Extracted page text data
·····
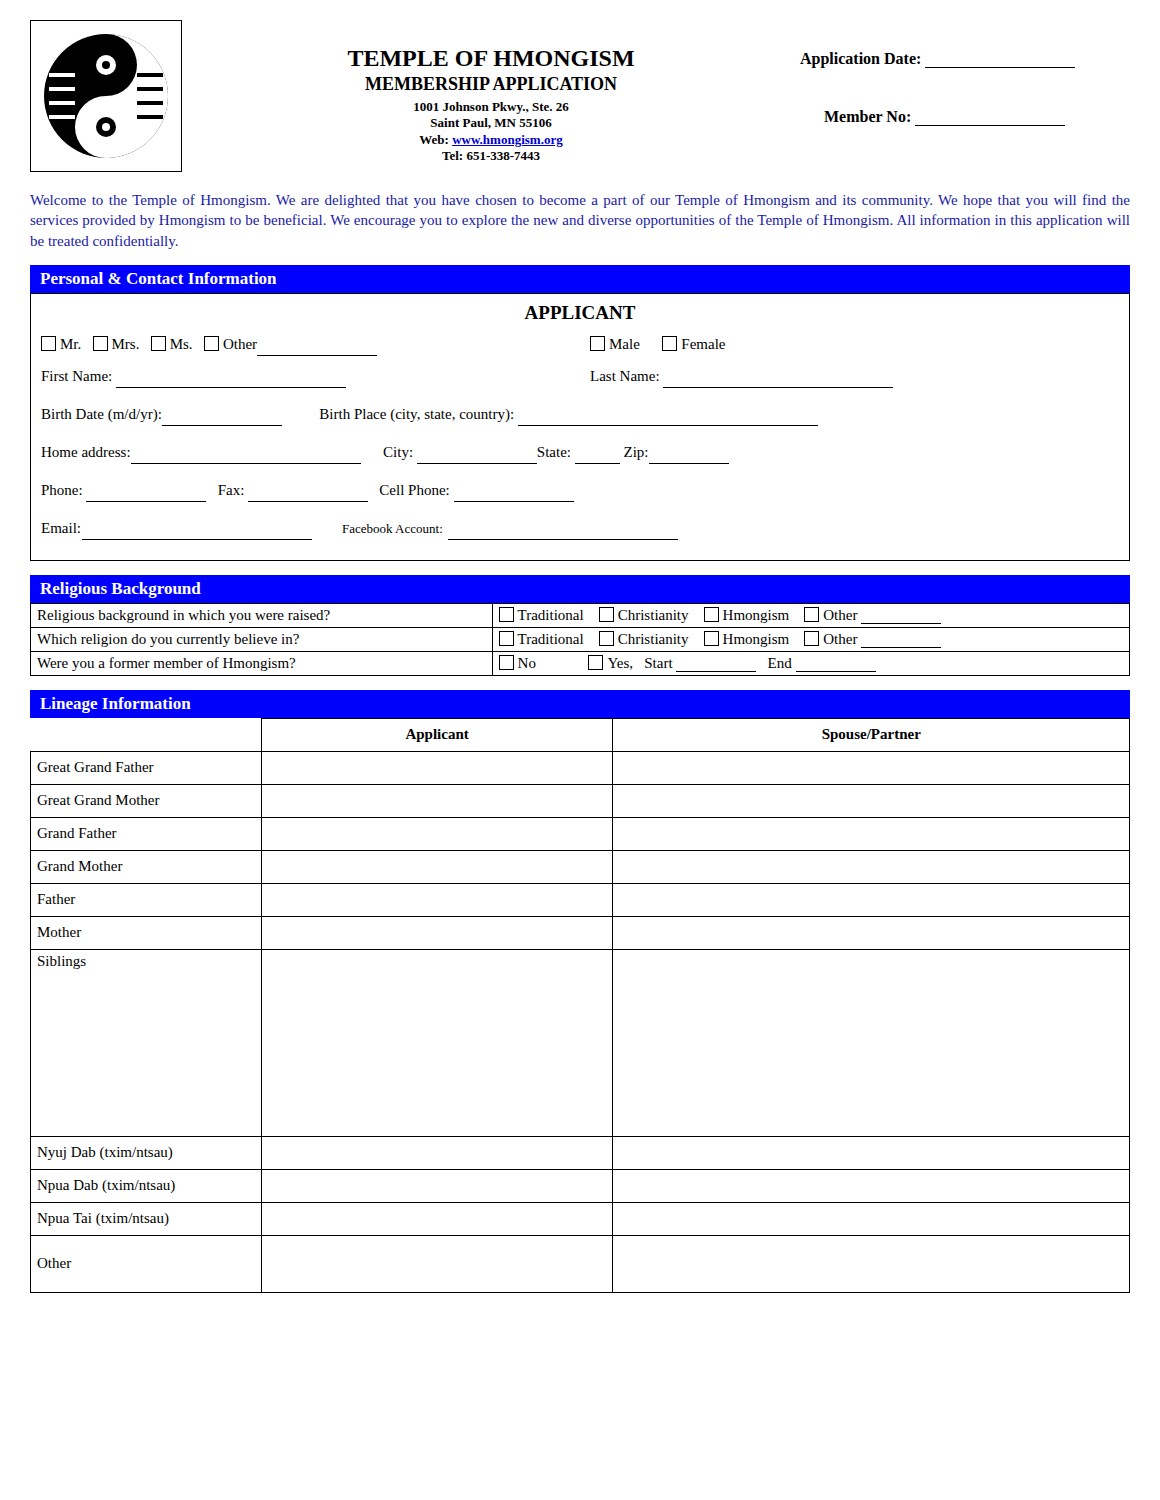TEMPLE OF HMONGISM
MEMBERSHIP APPLICATION
1001 Johnson Pkwy., Ste. 26
Saint Paul, MN 55106
Web: www.hmongism.org
Tel: 651-338-7443
Application Date:
Member No:
Welcome to the Temple of Hmongism. We are delighted that you have chosen to become a part of our Temple of Hmongism and its community. We hope that you will find the services provided by Hmongism to be beneficial. We encourage you to explore the new and diverse opportunities of the Temple of Hmongism. All information in this application will be treated confidentially.
Personal & Contact Information
APPLICANT
Mr. Mrs. Ms. Other
Male Female
First Name:
Last Name:
Birth Date (m/d/yr): Birth Place (city, state, country):
Home address: City: State: Zip:
Phone: Fax: Cell Phone:
Email: Facebook Account:
Religious Background
| Religious background in which you were raised? | Traditional Christianity Hmongism Other |
| Which religion do you currently believe in? | Traditional Christianity Hmongism Other |
| Were you a former member of Hmongism? | No Yes, Start End |
Lineage Information
| | Applicant | Spouse/Partner |
| --- | --- | --- |
| Great Grand Father | | |
| Great Grand Mother | | |
| Grand Father | | |
| Grand Mother | | |
| Father | | |
| Mother | | |
| Siblings | | |
| Nyuj Dab (txim/ntsau) | | |
| Npua Dab (txim/ntsau) | | |
| Npua Tai (txim/ntsau) | | |
| Other | | |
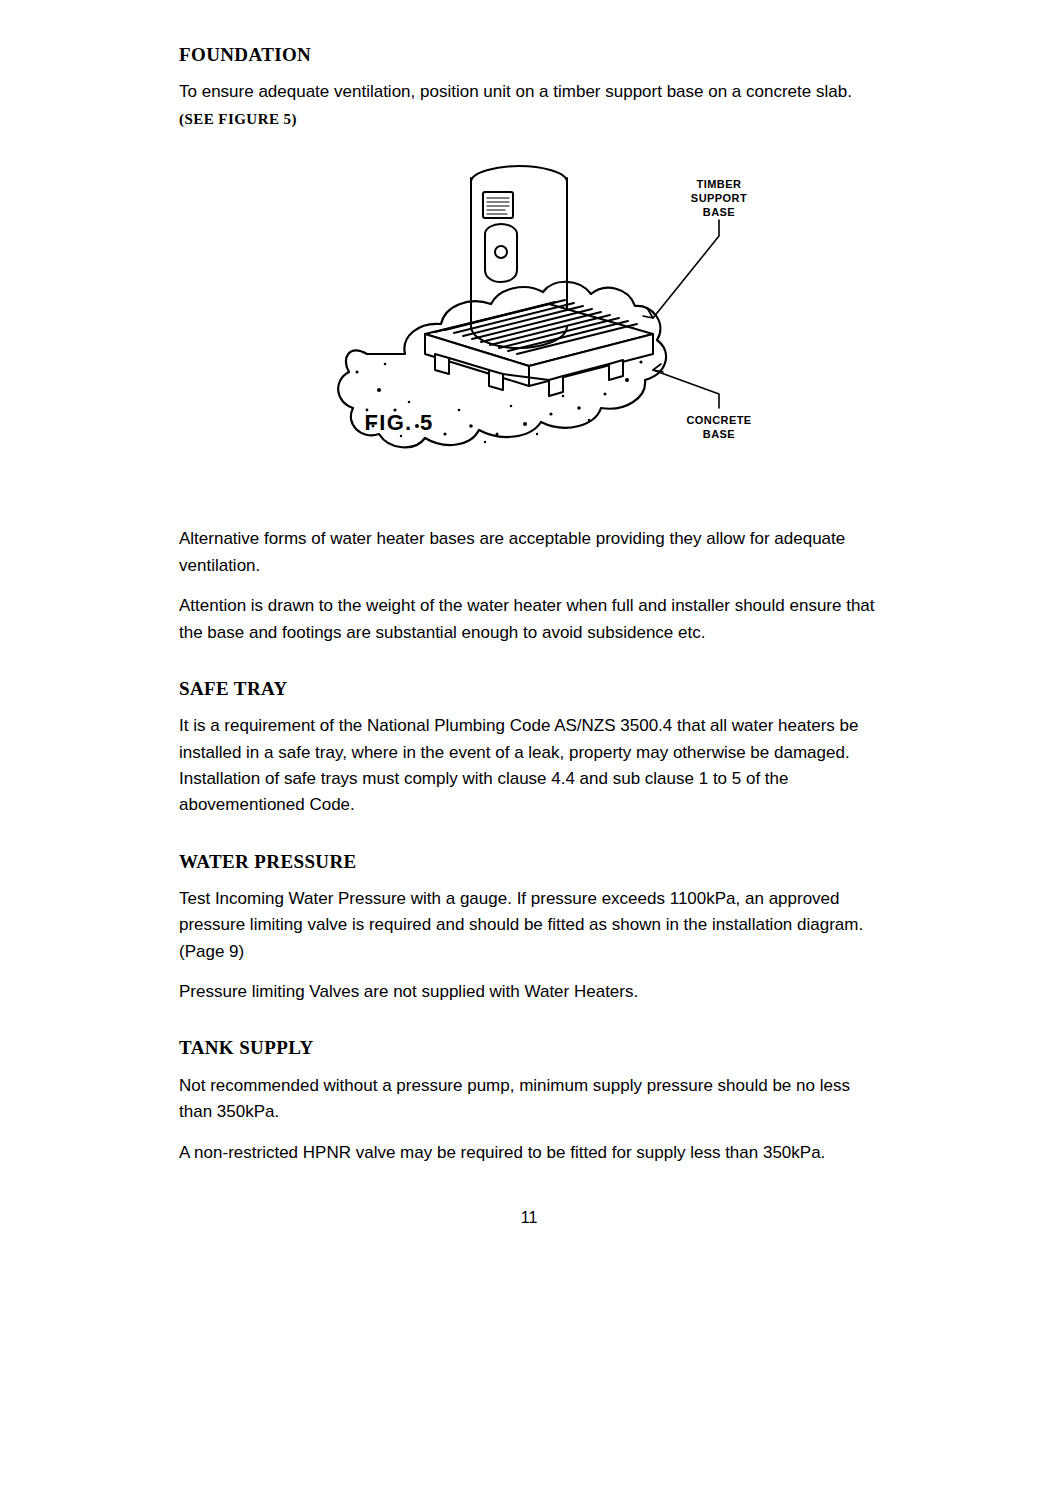FOUNDATION
To ensure adequate ventilation, position unit on a timber support base on a concrete slab. (SEE FIGURE 5)
TIMBER SUPPORT BASE CONCRETE BASE FIG. 5
Alternative forms of water heater bases are acceptable providing they allow for adequate ventilation.
Attention is drawn to the weight of the water heater when full and installer should ensure that the base and footings are substantial enough to avoid subsidence etc.
SAFE TRAY
It is a requirement of the National Plumbing Code AS/NZS 3500.4 that all water heaters be installed in a safe tray, where in the event of a leak, property may otherwise be damaged. Installation of safe trays must comply with clause 4.4 and sub clause 1 to 5 of the abovementioned Code.
WATER PRESSURE
Test Incoming Water Pressure with a gauge. If pressure exceeds 1100kPa, an approved pressure limiting valve is required and should be fitted as shown in the installation diagram. (Page 9)
Pressure limiting Valves are not supplied with Water Heaters.
TANK SUPPLY
Not recommended without a pressure pump, minimum supply pressure should be no less than 350kPa.
A non-restricted HPNR valve may be required to be fitted for supply less than 350kPa.
11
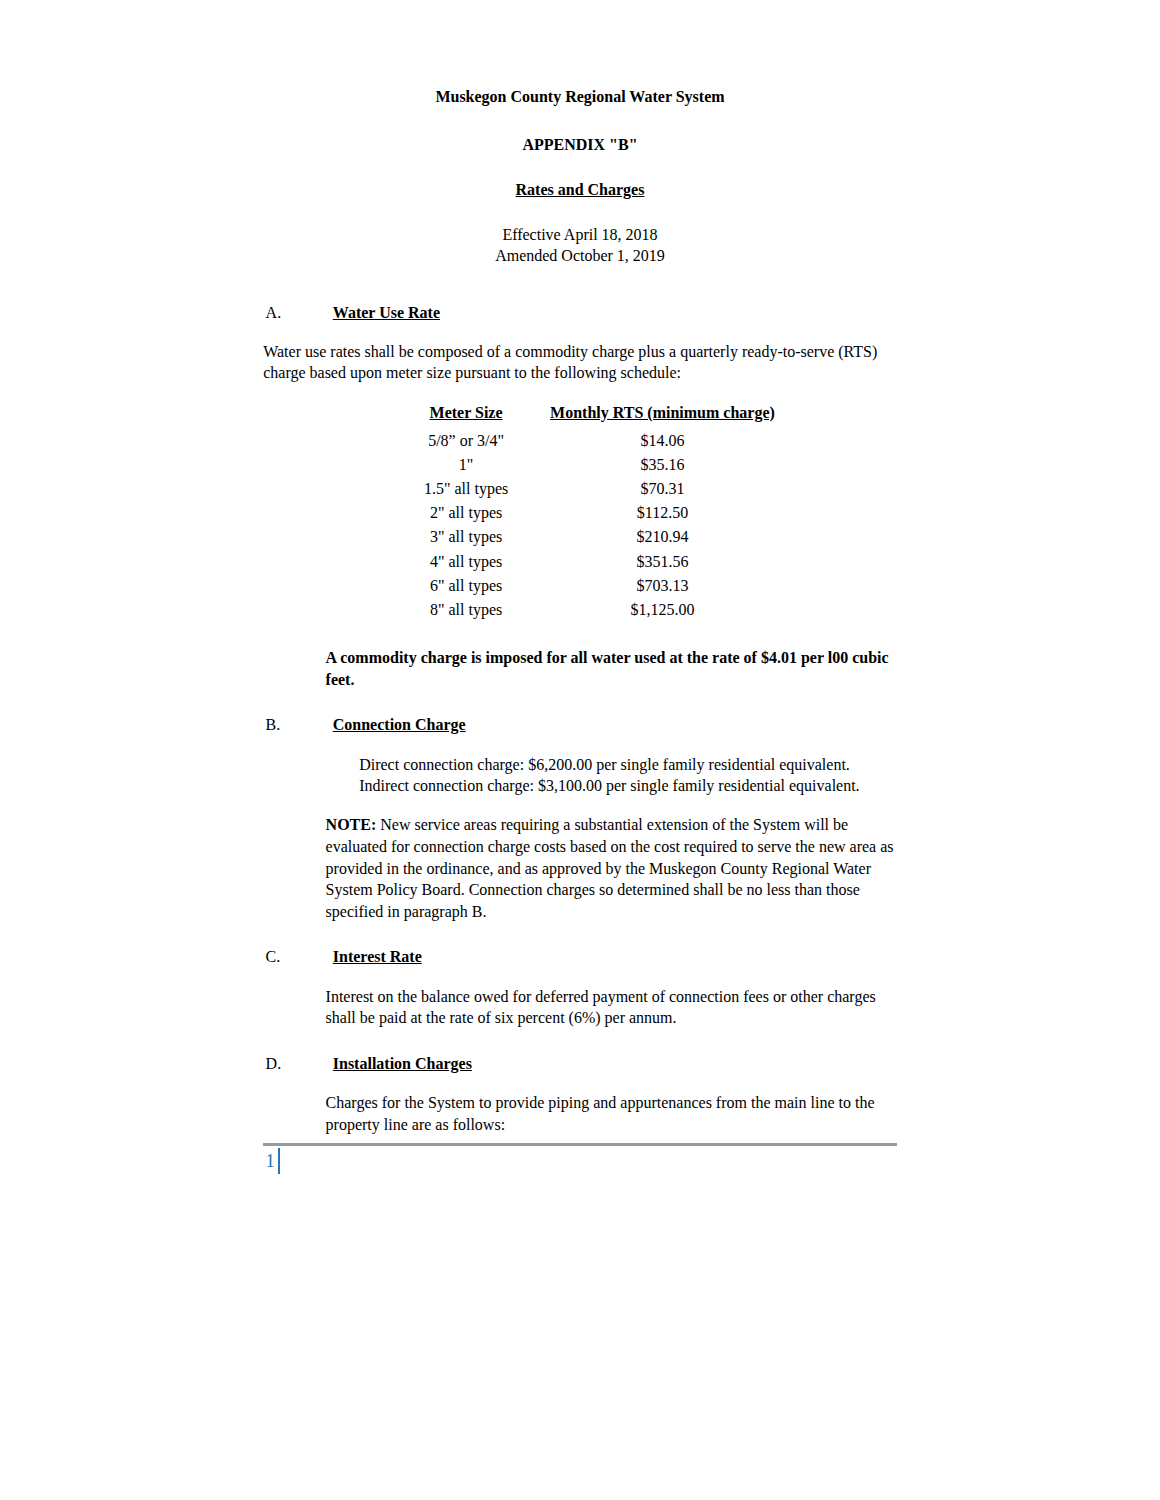Muskegon County Regional Water System
APPENDIX "B"
Rates and Charges
Effective April 18, 2018
Amended October 1, 2019
A. Water Use Rate
Water use rates shall be composed of a commodity charge plus a quarterly ready-to-serve (RTS) charge based upon meter size pursuant to the following schedule:
| Meter Size | Monthly RTS (minimum charge) |
| --- | --- |
| 5/8” or 3/4" | $14.06 |
| 1" | $35.16 |
| 1.5" all types | $70.31 |
| 2" all types | $112.50 |
| 3" all types | $210.94 |
| 4" all types | $351.56 |
| 6" all types | $703.13 |
| 8" all types | $1,125.00 |
A commodity charge is imposed for all water used at the rate of $4.01 per l00 cubic feet.
B. Connection Charge
Direct connection charge: $6,200.00 per single family residential equivalent.
Indirect connection charge: $3,100.00 per single family residential equivalent.
NOTE: New service areas requiring a substantial extension of the System will be evaluated for connection charge costs based on the cost required to serve the new area as provided in the ordinance, and as approved by the Muskegon County Regional Water System Policy Board. Connection charges so determined shall be no less than those specified in paragraph B.
C. Interest Rate
Interest on the balance owed for deferred payment of connection fees or other charges shall be paid at the rate of six percent (6%) per annum.
D. Installation Charges
Charges for the System to provide piping and appurtenances from the main line to the property line are as follows:
1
·····
The task :: Count the lines above with the string "Grand"; report only that figure.

Completed task :: 4